- **WORK ORDER**
Whenever the word "lines" appears in a line of the listing, copy that line.

- **SUPPLIED ENTRIES**
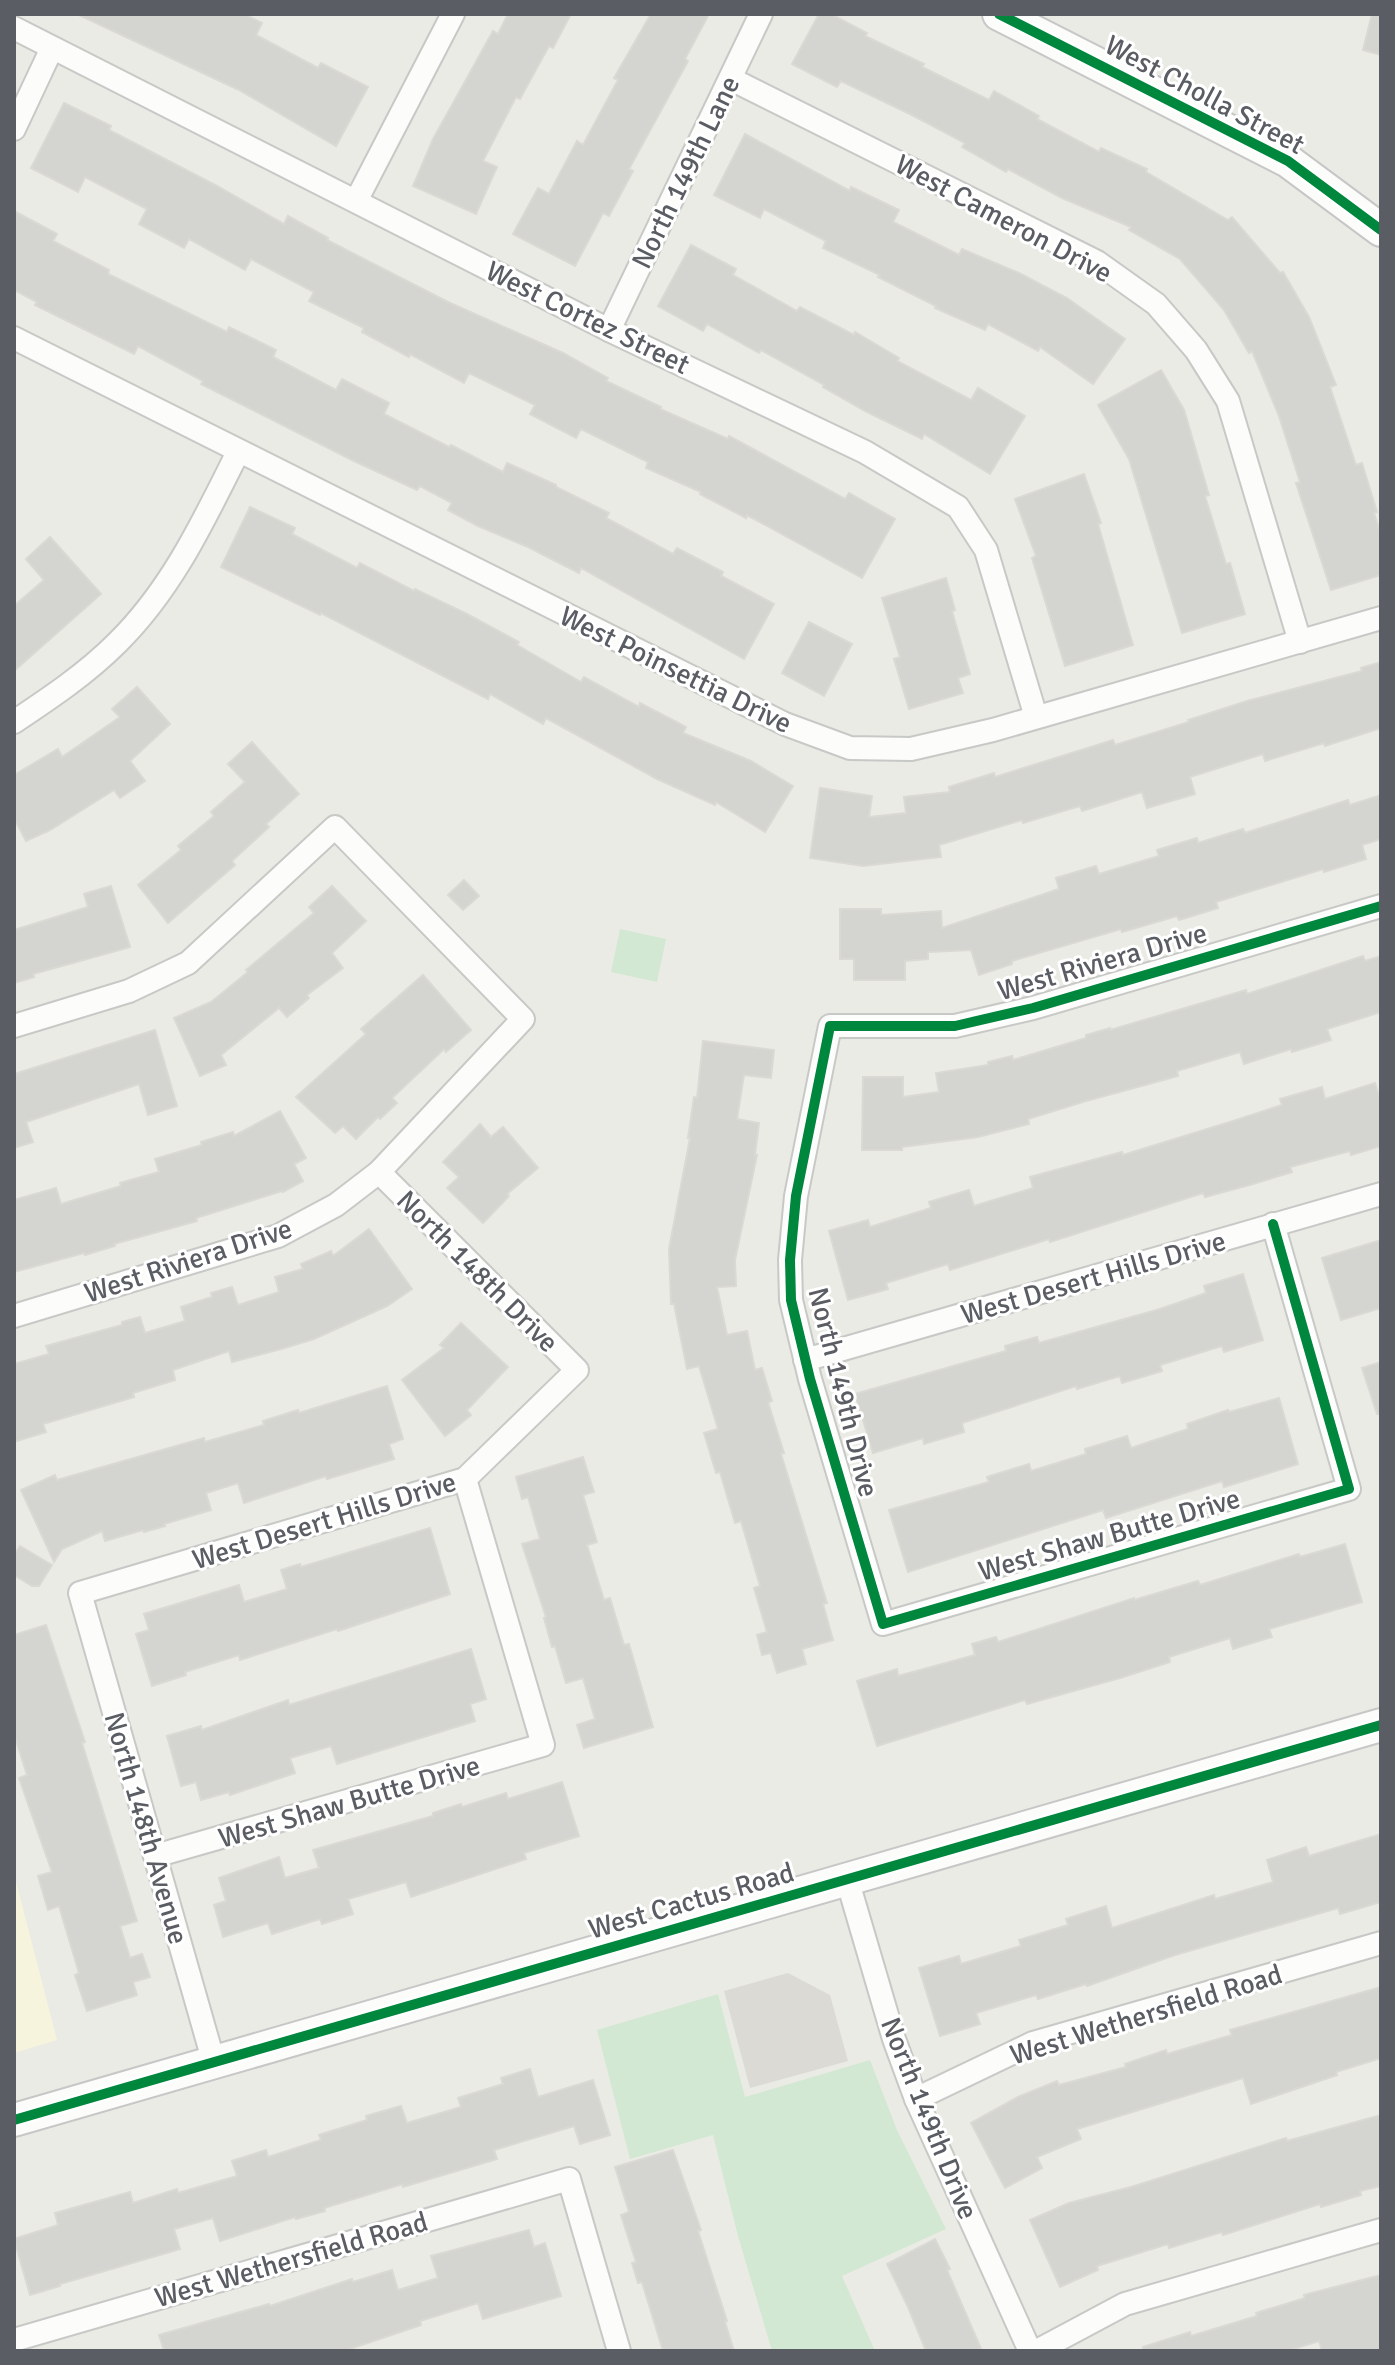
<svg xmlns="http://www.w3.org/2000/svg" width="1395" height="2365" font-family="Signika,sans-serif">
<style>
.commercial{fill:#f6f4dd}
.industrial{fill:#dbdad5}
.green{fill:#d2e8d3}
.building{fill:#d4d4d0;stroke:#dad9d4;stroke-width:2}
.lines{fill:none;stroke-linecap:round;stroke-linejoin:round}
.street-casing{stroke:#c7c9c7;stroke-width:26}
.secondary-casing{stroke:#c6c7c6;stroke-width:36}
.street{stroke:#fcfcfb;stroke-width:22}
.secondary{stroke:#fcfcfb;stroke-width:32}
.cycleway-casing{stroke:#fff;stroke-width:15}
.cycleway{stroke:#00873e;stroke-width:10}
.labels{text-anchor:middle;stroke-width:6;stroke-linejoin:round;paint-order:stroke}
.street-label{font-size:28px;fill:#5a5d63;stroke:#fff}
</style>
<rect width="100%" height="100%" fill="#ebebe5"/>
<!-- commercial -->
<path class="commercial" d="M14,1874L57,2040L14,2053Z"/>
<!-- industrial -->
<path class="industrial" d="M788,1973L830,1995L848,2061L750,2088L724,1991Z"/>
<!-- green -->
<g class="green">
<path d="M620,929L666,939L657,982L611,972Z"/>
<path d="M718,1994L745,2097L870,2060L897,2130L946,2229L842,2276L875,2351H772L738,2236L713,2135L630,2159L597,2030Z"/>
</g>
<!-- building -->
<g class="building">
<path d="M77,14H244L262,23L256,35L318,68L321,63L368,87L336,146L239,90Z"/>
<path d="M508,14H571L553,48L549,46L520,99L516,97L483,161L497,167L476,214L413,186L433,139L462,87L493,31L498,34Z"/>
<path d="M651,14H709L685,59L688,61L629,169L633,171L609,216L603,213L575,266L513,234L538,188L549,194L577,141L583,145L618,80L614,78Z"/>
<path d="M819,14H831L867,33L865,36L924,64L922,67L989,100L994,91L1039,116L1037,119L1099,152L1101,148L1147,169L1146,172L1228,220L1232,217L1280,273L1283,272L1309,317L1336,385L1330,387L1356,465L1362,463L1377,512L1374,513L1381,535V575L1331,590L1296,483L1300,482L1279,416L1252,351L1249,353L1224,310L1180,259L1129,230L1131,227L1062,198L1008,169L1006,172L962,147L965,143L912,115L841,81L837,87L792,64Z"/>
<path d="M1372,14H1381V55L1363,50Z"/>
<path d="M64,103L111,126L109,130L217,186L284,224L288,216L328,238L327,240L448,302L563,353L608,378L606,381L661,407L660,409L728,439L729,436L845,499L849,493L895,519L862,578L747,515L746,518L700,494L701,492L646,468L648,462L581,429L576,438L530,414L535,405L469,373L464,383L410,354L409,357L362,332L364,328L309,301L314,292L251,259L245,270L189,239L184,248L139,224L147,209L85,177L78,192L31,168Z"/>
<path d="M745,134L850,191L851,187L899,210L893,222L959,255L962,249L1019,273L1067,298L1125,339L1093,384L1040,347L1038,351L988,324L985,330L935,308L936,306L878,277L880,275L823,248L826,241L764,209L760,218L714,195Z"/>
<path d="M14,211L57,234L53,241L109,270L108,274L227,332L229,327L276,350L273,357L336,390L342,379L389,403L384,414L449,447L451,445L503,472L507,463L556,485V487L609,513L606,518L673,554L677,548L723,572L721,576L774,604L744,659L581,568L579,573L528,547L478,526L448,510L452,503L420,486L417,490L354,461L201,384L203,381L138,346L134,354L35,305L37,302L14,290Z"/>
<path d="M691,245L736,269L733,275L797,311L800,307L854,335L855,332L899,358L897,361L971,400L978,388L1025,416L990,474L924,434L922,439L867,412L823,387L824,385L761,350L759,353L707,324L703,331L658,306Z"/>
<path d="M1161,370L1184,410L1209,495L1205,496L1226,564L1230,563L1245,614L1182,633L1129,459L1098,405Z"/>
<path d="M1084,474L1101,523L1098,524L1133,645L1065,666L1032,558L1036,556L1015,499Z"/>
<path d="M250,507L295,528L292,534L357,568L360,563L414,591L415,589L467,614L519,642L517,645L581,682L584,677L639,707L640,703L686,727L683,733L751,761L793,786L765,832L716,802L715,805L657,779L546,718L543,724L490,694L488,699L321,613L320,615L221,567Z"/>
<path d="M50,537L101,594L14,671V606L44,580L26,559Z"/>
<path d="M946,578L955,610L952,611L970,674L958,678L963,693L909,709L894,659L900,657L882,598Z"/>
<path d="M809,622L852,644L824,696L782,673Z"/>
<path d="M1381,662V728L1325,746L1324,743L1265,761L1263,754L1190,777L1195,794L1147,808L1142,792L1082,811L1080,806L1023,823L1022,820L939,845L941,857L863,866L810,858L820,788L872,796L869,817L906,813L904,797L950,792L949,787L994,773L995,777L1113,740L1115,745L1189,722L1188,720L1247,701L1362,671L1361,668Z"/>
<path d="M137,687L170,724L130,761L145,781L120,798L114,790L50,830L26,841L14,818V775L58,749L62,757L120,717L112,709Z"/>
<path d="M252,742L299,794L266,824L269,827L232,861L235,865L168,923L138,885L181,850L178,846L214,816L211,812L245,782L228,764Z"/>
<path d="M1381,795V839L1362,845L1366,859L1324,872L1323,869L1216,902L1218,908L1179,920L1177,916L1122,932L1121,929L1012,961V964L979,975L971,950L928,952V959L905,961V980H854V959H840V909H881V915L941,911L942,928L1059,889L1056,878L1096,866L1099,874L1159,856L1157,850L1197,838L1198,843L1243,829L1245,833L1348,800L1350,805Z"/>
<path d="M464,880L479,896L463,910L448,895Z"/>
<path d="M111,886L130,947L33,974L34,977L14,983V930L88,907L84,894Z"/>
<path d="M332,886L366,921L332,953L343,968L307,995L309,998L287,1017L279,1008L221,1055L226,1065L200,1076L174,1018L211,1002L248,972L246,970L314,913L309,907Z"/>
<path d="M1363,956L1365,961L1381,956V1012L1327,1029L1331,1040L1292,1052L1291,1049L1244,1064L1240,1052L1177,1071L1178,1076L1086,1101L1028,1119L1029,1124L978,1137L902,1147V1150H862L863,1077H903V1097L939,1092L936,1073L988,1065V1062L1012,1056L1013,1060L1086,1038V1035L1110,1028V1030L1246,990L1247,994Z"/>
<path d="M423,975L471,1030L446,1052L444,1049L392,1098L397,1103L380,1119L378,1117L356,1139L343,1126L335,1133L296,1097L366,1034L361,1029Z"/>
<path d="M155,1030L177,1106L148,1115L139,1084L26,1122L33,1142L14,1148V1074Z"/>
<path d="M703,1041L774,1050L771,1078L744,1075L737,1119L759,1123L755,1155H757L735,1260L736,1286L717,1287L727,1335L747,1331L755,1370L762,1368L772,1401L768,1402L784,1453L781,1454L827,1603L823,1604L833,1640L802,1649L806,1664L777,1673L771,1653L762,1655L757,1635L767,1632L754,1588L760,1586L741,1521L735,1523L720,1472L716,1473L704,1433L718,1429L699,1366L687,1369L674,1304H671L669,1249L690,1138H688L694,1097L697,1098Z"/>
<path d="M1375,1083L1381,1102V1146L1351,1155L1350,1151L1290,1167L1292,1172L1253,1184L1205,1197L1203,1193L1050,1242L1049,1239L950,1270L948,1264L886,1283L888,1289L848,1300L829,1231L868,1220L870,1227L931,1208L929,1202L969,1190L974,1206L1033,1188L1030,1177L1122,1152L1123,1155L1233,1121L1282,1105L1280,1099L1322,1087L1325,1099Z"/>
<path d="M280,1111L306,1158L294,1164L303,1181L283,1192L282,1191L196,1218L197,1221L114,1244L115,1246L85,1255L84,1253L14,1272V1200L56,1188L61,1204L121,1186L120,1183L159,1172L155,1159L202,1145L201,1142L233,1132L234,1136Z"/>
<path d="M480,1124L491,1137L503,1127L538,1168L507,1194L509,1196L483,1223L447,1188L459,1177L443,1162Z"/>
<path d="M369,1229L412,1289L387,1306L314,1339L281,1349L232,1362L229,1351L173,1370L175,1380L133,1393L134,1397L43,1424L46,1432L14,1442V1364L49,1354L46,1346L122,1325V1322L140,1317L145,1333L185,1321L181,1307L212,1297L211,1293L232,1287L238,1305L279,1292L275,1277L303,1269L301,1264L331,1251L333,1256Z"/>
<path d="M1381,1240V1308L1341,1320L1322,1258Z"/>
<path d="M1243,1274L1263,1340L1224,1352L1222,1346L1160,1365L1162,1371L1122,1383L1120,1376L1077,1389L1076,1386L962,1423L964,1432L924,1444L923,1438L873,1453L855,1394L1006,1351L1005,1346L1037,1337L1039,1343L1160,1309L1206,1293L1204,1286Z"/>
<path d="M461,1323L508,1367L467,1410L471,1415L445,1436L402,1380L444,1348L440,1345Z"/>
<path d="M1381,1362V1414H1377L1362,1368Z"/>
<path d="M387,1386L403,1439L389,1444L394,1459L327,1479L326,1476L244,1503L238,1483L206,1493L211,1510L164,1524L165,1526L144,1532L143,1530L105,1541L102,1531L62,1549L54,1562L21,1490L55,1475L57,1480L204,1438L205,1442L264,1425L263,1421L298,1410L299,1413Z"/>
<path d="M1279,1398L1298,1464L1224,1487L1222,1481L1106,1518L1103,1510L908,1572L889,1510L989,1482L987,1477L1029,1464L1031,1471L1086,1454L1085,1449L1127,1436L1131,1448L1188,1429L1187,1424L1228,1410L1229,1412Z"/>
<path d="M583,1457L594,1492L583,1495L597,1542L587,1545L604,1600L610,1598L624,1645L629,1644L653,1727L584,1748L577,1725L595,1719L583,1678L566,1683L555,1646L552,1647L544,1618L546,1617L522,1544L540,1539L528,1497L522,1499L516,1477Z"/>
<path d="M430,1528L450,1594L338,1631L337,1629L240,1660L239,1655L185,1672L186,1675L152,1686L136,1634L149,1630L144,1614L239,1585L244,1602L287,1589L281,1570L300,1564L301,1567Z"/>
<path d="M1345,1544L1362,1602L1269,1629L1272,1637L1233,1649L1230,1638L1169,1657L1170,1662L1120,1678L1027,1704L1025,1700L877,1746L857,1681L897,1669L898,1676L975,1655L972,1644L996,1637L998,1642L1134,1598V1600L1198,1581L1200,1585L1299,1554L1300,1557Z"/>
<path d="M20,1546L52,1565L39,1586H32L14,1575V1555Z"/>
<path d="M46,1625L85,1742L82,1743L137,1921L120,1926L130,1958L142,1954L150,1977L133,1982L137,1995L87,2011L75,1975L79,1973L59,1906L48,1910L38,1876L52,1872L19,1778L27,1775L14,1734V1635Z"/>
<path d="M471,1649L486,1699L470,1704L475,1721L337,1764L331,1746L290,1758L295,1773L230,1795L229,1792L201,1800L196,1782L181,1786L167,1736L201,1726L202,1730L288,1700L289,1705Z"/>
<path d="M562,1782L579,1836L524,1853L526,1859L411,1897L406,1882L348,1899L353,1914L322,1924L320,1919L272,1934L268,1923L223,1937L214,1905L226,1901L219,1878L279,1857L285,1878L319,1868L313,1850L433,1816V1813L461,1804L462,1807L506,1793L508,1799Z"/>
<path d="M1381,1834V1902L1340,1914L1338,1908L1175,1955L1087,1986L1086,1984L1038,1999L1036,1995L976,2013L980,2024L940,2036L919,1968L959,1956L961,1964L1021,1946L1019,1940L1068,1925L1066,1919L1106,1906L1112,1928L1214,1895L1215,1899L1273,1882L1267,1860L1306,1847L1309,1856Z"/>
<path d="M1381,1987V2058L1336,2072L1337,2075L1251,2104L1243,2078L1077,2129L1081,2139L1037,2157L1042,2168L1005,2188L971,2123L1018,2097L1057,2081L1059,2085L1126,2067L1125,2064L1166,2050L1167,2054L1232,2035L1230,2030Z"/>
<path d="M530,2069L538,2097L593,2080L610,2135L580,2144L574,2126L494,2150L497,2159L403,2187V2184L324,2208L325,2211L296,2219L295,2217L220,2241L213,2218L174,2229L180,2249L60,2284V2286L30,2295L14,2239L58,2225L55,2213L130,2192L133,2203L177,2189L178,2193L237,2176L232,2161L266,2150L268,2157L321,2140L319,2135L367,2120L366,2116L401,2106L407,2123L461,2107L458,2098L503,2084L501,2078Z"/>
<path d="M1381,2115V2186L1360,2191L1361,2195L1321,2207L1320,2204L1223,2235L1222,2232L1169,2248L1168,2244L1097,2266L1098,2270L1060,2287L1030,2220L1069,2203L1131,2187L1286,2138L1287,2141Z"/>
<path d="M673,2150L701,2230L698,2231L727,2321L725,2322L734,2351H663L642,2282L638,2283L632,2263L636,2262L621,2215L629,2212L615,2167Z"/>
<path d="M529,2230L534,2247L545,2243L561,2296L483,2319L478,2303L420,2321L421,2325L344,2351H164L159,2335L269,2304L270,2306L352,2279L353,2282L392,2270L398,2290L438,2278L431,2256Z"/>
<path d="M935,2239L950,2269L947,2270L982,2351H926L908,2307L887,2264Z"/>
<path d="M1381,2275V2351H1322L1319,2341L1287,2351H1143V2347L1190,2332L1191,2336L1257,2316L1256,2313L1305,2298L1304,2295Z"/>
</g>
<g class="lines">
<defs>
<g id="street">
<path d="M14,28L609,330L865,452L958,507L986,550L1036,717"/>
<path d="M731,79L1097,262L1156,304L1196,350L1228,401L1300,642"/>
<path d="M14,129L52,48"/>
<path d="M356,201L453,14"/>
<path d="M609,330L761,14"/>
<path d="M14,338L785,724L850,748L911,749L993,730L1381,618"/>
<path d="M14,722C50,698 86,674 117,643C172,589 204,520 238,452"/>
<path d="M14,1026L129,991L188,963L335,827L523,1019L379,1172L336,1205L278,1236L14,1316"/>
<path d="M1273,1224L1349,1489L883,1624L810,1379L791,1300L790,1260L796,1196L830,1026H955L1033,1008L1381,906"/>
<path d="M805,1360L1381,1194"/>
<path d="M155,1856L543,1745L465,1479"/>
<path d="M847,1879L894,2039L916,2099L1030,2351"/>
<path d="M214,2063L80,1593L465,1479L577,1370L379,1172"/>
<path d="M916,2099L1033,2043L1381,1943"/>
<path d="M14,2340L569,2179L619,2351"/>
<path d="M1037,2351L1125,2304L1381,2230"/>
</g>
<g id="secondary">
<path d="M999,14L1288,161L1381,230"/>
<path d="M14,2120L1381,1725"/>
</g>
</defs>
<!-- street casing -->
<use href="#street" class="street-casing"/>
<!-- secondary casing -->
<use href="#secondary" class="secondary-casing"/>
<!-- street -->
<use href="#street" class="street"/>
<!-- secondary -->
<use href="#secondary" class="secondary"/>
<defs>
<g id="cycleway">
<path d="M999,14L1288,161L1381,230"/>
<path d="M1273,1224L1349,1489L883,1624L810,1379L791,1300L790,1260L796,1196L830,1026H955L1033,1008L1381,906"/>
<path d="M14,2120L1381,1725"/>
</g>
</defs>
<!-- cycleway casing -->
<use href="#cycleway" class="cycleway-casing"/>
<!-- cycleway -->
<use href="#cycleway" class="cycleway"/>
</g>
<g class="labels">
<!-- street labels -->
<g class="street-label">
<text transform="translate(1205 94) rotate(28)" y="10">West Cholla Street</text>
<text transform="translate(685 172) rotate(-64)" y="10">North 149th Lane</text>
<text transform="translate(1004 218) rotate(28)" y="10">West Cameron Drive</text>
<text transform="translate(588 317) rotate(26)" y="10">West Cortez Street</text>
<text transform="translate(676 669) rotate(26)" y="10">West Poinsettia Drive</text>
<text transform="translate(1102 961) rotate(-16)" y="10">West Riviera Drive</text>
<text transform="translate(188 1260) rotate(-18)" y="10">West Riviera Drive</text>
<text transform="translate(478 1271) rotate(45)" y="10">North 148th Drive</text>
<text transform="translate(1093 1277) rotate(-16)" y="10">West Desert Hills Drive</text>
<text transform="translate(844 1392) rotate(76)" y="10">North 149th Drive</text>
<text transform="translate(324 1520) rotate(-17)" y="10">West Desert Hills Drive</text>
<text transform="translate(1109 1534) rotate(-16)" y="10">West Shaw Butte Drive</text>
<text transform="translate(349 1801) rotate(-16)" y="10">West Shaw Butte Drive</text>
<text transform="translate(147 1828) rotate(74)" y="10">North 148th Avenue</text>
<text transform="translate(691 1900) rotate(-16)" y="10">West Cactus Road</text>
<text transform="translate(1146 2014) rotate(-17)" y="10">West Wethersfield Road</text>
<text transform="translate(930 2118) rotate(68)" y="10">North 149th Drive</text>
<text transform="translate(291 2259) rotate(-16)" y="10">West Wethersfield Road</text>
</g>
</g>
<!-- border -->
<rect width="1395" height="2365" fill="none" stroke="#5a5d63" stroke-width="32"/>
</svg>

- **SOLUTION TO THIS TASK**
.lines{fill:none;stroke-linecap:round;stroke-linejoin:round}
<g class="lines">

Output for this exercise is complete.